Here's the bad news. All of us, like Jonah, have sinned. All of us, like Jonah, have rejected God, we've all rebelled against God, and gone our own way. We've all sailed off to our own Tarshish instead of fearing and obeying God and going to Nineveh. And because of our rebellion and sin, we all deserve to be punished by God. God has the power and right to destroy both our soul and body in hell, because of our sin.

But there's some good news: a few hundred years after Jonah, there was another man asleep on a boat in a storm, and his name was Jesus. And when his disciples wake him up and say to him "don't you care that we're going to die," he gets up and he tells the storm to be quiet, and it stops immediately. And then he rebukes his disciples for being afraid. And what's their response? They're terrified. Of him. Because he has authority over the wind and the waves. They don't realise it yet, but the man sleeping in their boat was Yahweh, not the god of the sea, but the God of heaven who made the sea. The God of heaven who came down as a man to die on a cross, to take our rightful punishment for us. And because of his death on a cross, in the words of Paul in Romans 8, there is now no condemnation for those in Christ Jesus. Jesus is the one who said, "Be afraid of the One who can destroy both soul and body in hell" but he is the one who has the authority to send you to hell, and to save you from it. And if you follow Jesus and you call him your king, you no longer need to fear wrath or condemnation. You no longer need to fear even death itself.

But once you start following Jesus and calling him your Lord and king, that doesn't mean you don't need to fear him anymore. I don't think that fear is the primary way God wants to relate to us. The primary way God wants to relate to us is love. Nevertheless, you should always have a healthy fear of God, and even though fear isn't the primary aspect of our relationship with God, it's an important aspect of our relationship to God.

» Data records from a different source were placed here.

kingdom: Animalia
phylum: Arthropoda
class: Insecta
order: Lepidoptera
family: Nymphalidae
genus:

And it's the same with parents and kids, especially little kids. You want your kids to have a healthy fear of you. You don't want your kids to live in fear of you, you want a loving relationship with your kids. But you do want them to be afraid if they blatantly and deliberately disobey you. Not because you hate them, but because you love them, and you don't want them to get hurt; you want them to flourish and grow. God does the same thing with us. He doesn't want us to live in fear of him, but because he loves us, he commands us to have a healthy fear of him, a healthy fear of making him angry or upset, a fear that drives us away from sin and things that separate us from his love.

And the cross serves as a reminder of that. Every time we're tempted to sin, the cross reminds us of the terrible penalty of sin. Jesus took that penalty for us, but the cross still reminds us that sin is deadly, and God takes sin extremely seriously. We shouldn't muck around with sin, we shouldn't toy around with rebelling against God, because the cross reminds us that penalty for ultimate rejection of God is terrifying. And God wants us to know that, not because he hates us, but because he loves us.

And you notice God's love when you read through Jonah. Even though Jonah didn't fear God, and even though God sent the terrifying storm, God still loves Jonah. God still treats Jonah with mercy and kindness. And even when the sailors throw Jonah into the ocean, God sends a big fish to swallow Jonah so that he will be kept safe. And it's not just Jonah God loves, as we'll see. It's the Ninevites as well. God sends Jonah to preach to the Ninevites and tell them that they're about to be destroyed, not because he hates them, but because he loves them. He doesn't want to destroy them.

And as we continue to look at this portrait of a pathetic prophet over the next couple weeks, we will continue to see a kind and merciful God who loves all sorts of people. Even people who rebel against him. People like Jonah. People like us.